Aim of the exercise -> Find each line of the entries with the string "Kellogg", please, and copy it.

Dataset extract ->
---
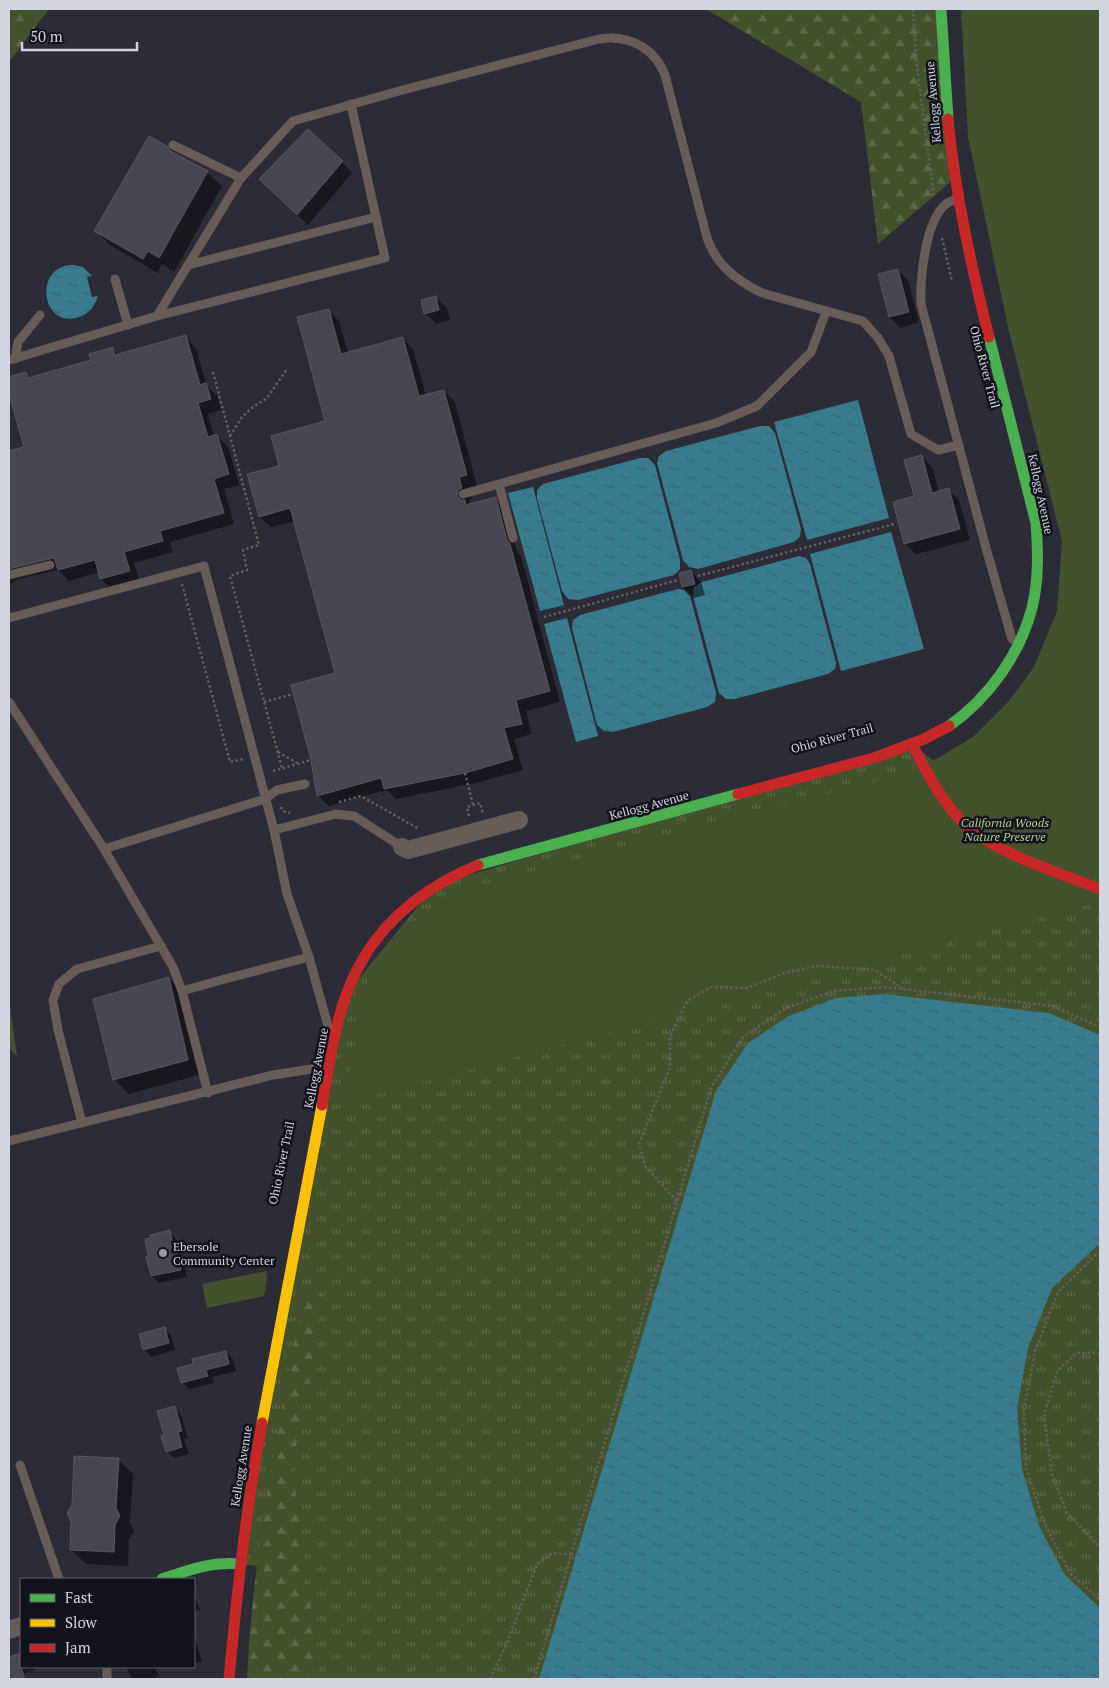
<svg xmlns="http://www.w3.org/2000/svg" width="1109" height="1688" font-family="'PT Serif',serif">
<style>
.grass{fill:url(#grass-tufts)}
.forest{fill:url(#forest-firs)}
.park{fill:#43522c}
.water{fill:url(#water-ripples)}
.shadow{fill:#0007}
.building{fill:#464751;stroke:#55565f}
.lines{fill:none;stroke-linecap:round;stroke-linejoin:round}
.path{stroke:#645e5c;stroke-width:2.5;stroke-dasharray:2.5 2.5;stroke-linecap:butt}
.lane{stroke:#675c57;stroke-width:9}
.street{stroke:#675c57;stroke-width:18}
.fast{stroke:#4caf50;stroke-width:11}
.slow{stroke:#ffc107;stroke-width:11}
.jam{stroke:#c62828;stroke-width:11}
.poi-dot{fill:#989aa6;stroke:#11121b;stroke-width:2}
.labels{text-anchor:middle;dominant-baseline:central;stroke-width:5;stroke-linejoin:round;paint-order:stroke}
.street-label{font-size:12px;fill:#d2d5e1;stroke:#11121b}
.park-label{font-size:12px;font-style:italic;fill:#b5d384;stroke:#11121b}
.poi-label{font-size:12px;fill:#d2d5e1;stroke:#11121b;text-anchor:start}
</style>
<defs>
<pattern id="grass-tufts" width="24" height="20" patternUnits="userSpaceOnUse" patternTransform="scale(1.25)"><rect width="24" height="20" fill="#43522c"/><path d="M3 7l-1-3M5 7V3M7 7l1-3M15 17l-1-3M17 17v-4M19 17l1-3" fill="none" stroke="#5d6a4a"/></pattern>
<pattern id="forest-firs" width="22" height="20" patternUnits="userSpaceOnUse" patternTransform="scale(1.25)"><rect width="22" height="20" fill="#43522c"/><path d="M5 1l3.5 6h-7zM16 11l3.5 6h-7z" fill="#5d6a4a"/></pattern>
<pattern id="water-ripples" width="26" height="14" patternUnits="userSpaceOnUse" patternTransform="scale(1.25)"><rect width="26" height="14" fill="#387b8d"/><path d="M2 4q2-2 4 0t4 0M15 11q2-2 4 0t4 0" fill="none" stroke="#3b6370"/></pattern>
</defs>
<rect width="100%" height="100%" fill="#2b2c37"/>
<polygon class="grass" points="912,744 1100,889 1100,1679 305,1679 282,1569 240,1564 344,997 435,885"/>
<g class="forest">
<polygon points="9,9 49,9 9,62"/>
<polygon points="706,9 941,9 955,178 878,244 861,102"/>
<polygon points="9,999 17,1056 9,1048"/>
<path d="M304,1288L324,1296L292,1467L320,1679H247C253,1548 280,1417 304,1288Z"/>
</g>
<g class="park">
<polygon points="961,9 1100,9 1100,902 344,1103 366,986 402,928 482,885 899,775 938,758 973,737 1008,702 1034,667 1057,611 1062,541 1008,327 968,137"/>
<polygon points="266,1271 267,1280 264,1296 207,1308 202,1284"/>
</g>
<g class="water">
<path d="M74,265L83,267L92,276L87,277L92,297L98,296C94,307 90,313 79,317C46,329 34,278 62,267C66,265 70,265 74,265Z"/>
<polygon points="858,400 889,518 807,540 774,422"/>
<polygon points="760,426 769,426 775,433 801,529 800,537 794,542 698,569 689,567 683,560 657,463 659,456 666,451"/>
<polygon points="640,458 648,458 655,465 680,560 680,569 674,575 578,600 568,599 562,591 537,498 537,490 543,484"/>
<polygon points="533,487 564,605 540,611 508,493"/>
<polygon points="891,532 924,649 841,671 810,554"/>
<polygon points="799,556 806,558 810,564 836,663 835,669 828,674 735,699 726,699 719,693 693,596 694,587 702,582"/>
<polygon points="678,589 684,590 690,596 716,693 715,702 707,707 613,732 604,731 597,725 572,628 573,620 580,615"/>
<polygon points="567,618 598,736 576,742 544,624"/>
<polygon points="884,994 1049,1013 1100,1035 1100,1243 1052,1288 1028,1348 1017,1409 1022,1469 1039,1526 1065,1575 1100,1608 1100,1679 539,1679 716,1091 748,1043 789,1016 836,998"/>
</g>
<g class="shadow">
<polygon points="172,153 207,172 222,186 174,272 162,264 158,273 110,245 96,231"/>
<polygon points="342,162 352,173 308,225 271,190"/>
<polygon points="898,270 908,281 919,322 900,328 890,317"/>
<polygon points="436,298 447,308 450,320 436,324 425,313"/>
<polygon points="328,310 339,321 348,353 402,338 413,349 426,396 444,391 455,402 477,486 469,488 472,499 469,501 468,506 495,498 506,509 517,552 521,556 560,702 526,711 532,734 514,739 523,770 476,783 396,799 387,790 329,806 318,795 336,674 295,521 271,527 260,517 281,466 327,422"/>
<polygon points="185,337 196,348 207,386 217,396 221,410 208,414 214,437 217,436 228,447 239,485 224,489 234,524 170,542 173,552 134,563 140,582 112,589 101,579 99,572 69,581 58,570 18,579 9,585 9,452 25,448 9,389 9,378 25,373 30,378 92,361 112,348 119,356"/>
<polygon points="921,456 932,467 939,492 949,490 959,500 970,540 916,554 905,544 916,497"/>
<polygon points="691,572 701,582 705,595 694,598 683,587 680,574"/>
<polygon points="169,978 183,992 202,1074 129,1094 114,1079"/>
<polygon points="169,1232 176,1239 180,1254 183,1258 187,1277 159,1283 152,1276 150,1257"/>
<polygon points="164,1328 171,1335 175,1350 151,1357 144,1350"/>
<polygon points="226,1352 233,1359 236,1371 212,1377 214,1383 189,1389 182,1382 195,1365"/>
<polygon points="174,1408 181,1415 188,1438 184,1439 189,1454 174,1458 167,1451 165,1436"/>
<polygon points="118,1459 133,1474 130,1523 134,1531 129,1540 128,1566 86,1564 71,1550"/>
<polygon points="194,1594 200,1610 194,1612"/>
<polygon points="194,1634 202,1661 194,1664"/>
<polygon points="21,1655 21,1667 35,1667 35,1670 24,1673 26,1679 9,1679 9,1667 11,1667 9,1658"/>
<polygon points="126,1667 155,1667 159,1676 150,1679 132,1679"/>
</g>
<g class="building">
<polygon points="308,129 343,161 297,215 259,179"/>
<polygon points="149,136 167,146 170,151 208,171 159,258 148,251 143,259 94,231"/>
<polygon points="898,269 909,312 889,317 878,274"/>
<polygon points="436,296 439,310 424,314 421,300"/>
<polygon points="329,309 341,354 403,337 419,396 444,390 467,475 459,477 462,488 458,490 457,496 461,500 465,500 466,505 496,497 507,540 510,544 550,691 516,700 522,724 504,728 513,759 465,773 384,789 381,778 317,796 311,760 291,685 335,673 290,508 259,517 247,474 279,466 271,436 325,421 297,317"/>
<polygon points="186,335 200,385 206,383 211,399 198,403 208,437 217,434 229,474 214,479 224,513 160,531 163,541 124,552 130,571 100,579 95,560 58,570 54,558 9,569 9,451 24,447 9,394 9,377 26,372 28,378 91,360 89,354 113,347 115,355"/>
<polygon points="922,455 932,493 949,488 960,529 904,544 893,502 914,496 904,460"/>
<polygon points="691,570 695,584 682,587 679,573"/>
<polygon points="169,977 188,1060 113,1080 93,999"/>
<polygon points="170,1230 174,1250 177,1249 181,1270 151,1276 146,1257 148,1256 145,1239 150,1238 150,1235"/>
<polygon points="165,1327 169,1343 143,1350 139,1334"/>
<polygon points="226,1351 229,1364 206,1370 208,1376 181,1383 177,1368 193,1364 192,1359"/>
<polygon points="175,1406 182,1431 178,1432 182,1447 166,1452 161,1436 164,1435 157,1411"/>
<polygon points="74,1456 119,1458 116,1508 120,1516 115,1525 114,1552 70,1550 71,1522 67,1513 72,1505"/>
<polygon points="21,1653 21,1667 25,1679 9,1679 9,1657"/>
</g>
<g class="lines">
<g class="path">
<polyline points="913,9 916,59 934,198"/>
<polyline points="942,238 952,281"/>
<polyline points="213,372 259,545 243,550 247,570 230,576 282,768"/>
<polyline points="230,436 242,417 253,407 267,398 287,369"/>
<polyline points="698,576 894,524"/>
<polyline points="182,584 230,762 244,759"/>
<polyline points="544,617 678,580"/>
<polyline points="264,702 293,694"/>
<polyline points="278,752 297,763"/>
<polyline points="273,771 311,760"/>
<polyline points="465,773 473,805"/>
<polyline points="339,802 361,796 419,829"/>
<polyline points="281,807 283,811 290,813"/>
<polyline points="469,816 467,807 480,803 483,814"/>
<polyline points="677,1201 645,1166 639,1144 670,1067 670,1037 687,1001 711,987 747,988 784,973 817,966 875,970 903,989"/>
<polyline points="1100,1251 1058,1292 1035,1351 1024,1410 1026,1468 1045,1524 1070,1573 1100,1600"/>
<polyline points="1100,1353 1077,1353 1057,1371 1044,1416 1052,1474 1067,1513 1100,1547"/>
<polyline points="490,1679 507,1643 537,1564 552,1553 571,1555"/>
<polyline points="534,1679 711,1088 743,1037 786,1008 834,991 885,987 1053,1006 1100,1027"/>
</g>
<g class="lane">
<polyline points="173,145 241,178"/>
<path d="M956,199C953,200 949,202 946,204C925,221 920,279 921,304L986,548L1012,639"/>
<polyline points="188,265 376,217"/>
<polyline points="115,279 128,325"/>
<polyline points="157,316 385,258 351,104"/>
<polyline points="15,359 18,342 40,315"/>
<path d="M9,360L157,316L241,178L293,121L399,91L599,39C628,34 655,48 665,75L707,238C717,266 736,280 762,293L863,321L878,338L889,356L911,434L938,450L959,445"/>
<polyline points="499,484 513,538"/>
<polyline points="463,494 716,423 757,406 811,352 826,312"/>
<polyline points="9,575 50,565"/>
<polyline points="9,618 204,566 274,830 287,894 309,957"/>
<polyline points="9,702 104,849"/>
<polyline points="274,830 336,814 354,816 402,847"/>
<polyline points="182,991 173,967 104,849 265,799 277,790 305,784"/>
<polyline points="208,1093 182,991 225,979 309,957 328,1026"/>
<polyline points="82,1123 58,1030 53,1000 59,984 77,969 161,946"/>
<polyline points="9,1141 273,1075 325,1067"/>
<polyline points="20,1465 59,1579"/>
<polyline points="107,1679 107,1667"/>
</g>
<g class="street">
<polyline points="402,847 408,850 519,820"/>
<polyline points="9,1630 21,1626"/>
</g>
<g class="fast">
<polyline points="941,9 948,119"/>
<path d="M949,726C989,698 1020,654 1032,608C1039,580 1038,551 1036,523L989,337"/>
<polyline points="478,865 738,794"/>
<path d="M162,1579C188,1570 213,1561 240,1564"/>
</g>
<polyline class="slow" points="262,1423 322,1105"/>
<g class="jam">
<path d="M948,119C955,193 971,265 989,337"/>
<path d="M912,744C925,769 938,795 957,816C989,852 1055,871 1100,889"/>
<polyline points="738,794 877,757 924,739 949,726"/>
<path d="M322,1105C328,1071 333,1034 344,1001C366,934 415,891 478,865"/>
<path d="M229,1679C237,1593 246,1508 262,1423"/>
</g>
</g>
<circle class="poi-dot" cx="163" cy="1253" r="5"/>
<g class="labels">
<g class="street-label">
<text transform="translate(933 102) rotate(-95)">Kellogg Avenue</text>
<text transform="translate(985 367) rotate(75)">Ohio River Trail</text>
<text transform="translate(1041 494) rotate(78)">Kellogg Avenue</text>
<text transform="translate(832 738) rotate(-15)">Ohio River Trail</text>
<text transform="translate(649 805) rotate(-15)">Kellogg Avenue</text>
<text transform="translate(316 1068) rotate(-79)">Kellogg Avenue</text>
<text transform="translate(281 1163) rotate(-78)">Ohio River Trail</text>
<text transform="translate(241 1466) rotate(-81)">Kellogg Avenue</text>
</g>
<g class="park-label">
<text x="1005" y="822">California Woods<tspan x="1005" dy="14">Nature Preserve</tspan></text>
</g>
<g class="poi-label">
<text x="173" y="1246">Ebersole<tspan x="173" dy="14">Community Center</tspan></text>
</g>
</g>
<rect width="1109" height="1688" fill="none" stroke="#d2d5e1" stroke-width="20"/>
<rect x="20" y="1578" width="175" height="90" fill="#11121b" stroke="#5e606a"/>
<rect x="30" y="1594" width="25" height="8" fill="#4caf50" stroke="#5e606a"/>
<text x="65" y="1603" font-size="15" fill="#d2d5e1">Fast</text>
<rect x="30" y="1619" width="25" height="8" fill="#ffc107" stroke="#5e606a"/>
<text x="65" y="1628" font-size="15" fill="#d2d5e1">Slow</text>
<rect x="30" y="1644" width="25" height="8" fill="#c62828" stroke="#5e606a"/>
<text x="65" y="1653" font-size="15" fill="#d2d5e1">Jam</text>
<path d="M22 42v8h115v-8" fill="none" stroke="#d2d5e1" stroke-width="2.5"/>
<text x="30" y="42" font-size="15" fill="#d2d5e1" stroke="#11121b" stroke-width="4" paint-order="stroke">50 m</text>
</svg>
---
Task answer ->
<text transform="translate(933 102) rotate(-95)">Kellogg Avenue</text>
<text transform="translate(1041 494) rotate(78)">Kellogg Avenue</text>
<text transform="translate(649 805) rotate(-15)">Kellogg Avenue</text>
<text transform="translate(316 1068) rotate(-79)">Kellogg Avenue</text>
<text transform="translate(241 1466) rotate(-81)">Kellogg Avenue</text>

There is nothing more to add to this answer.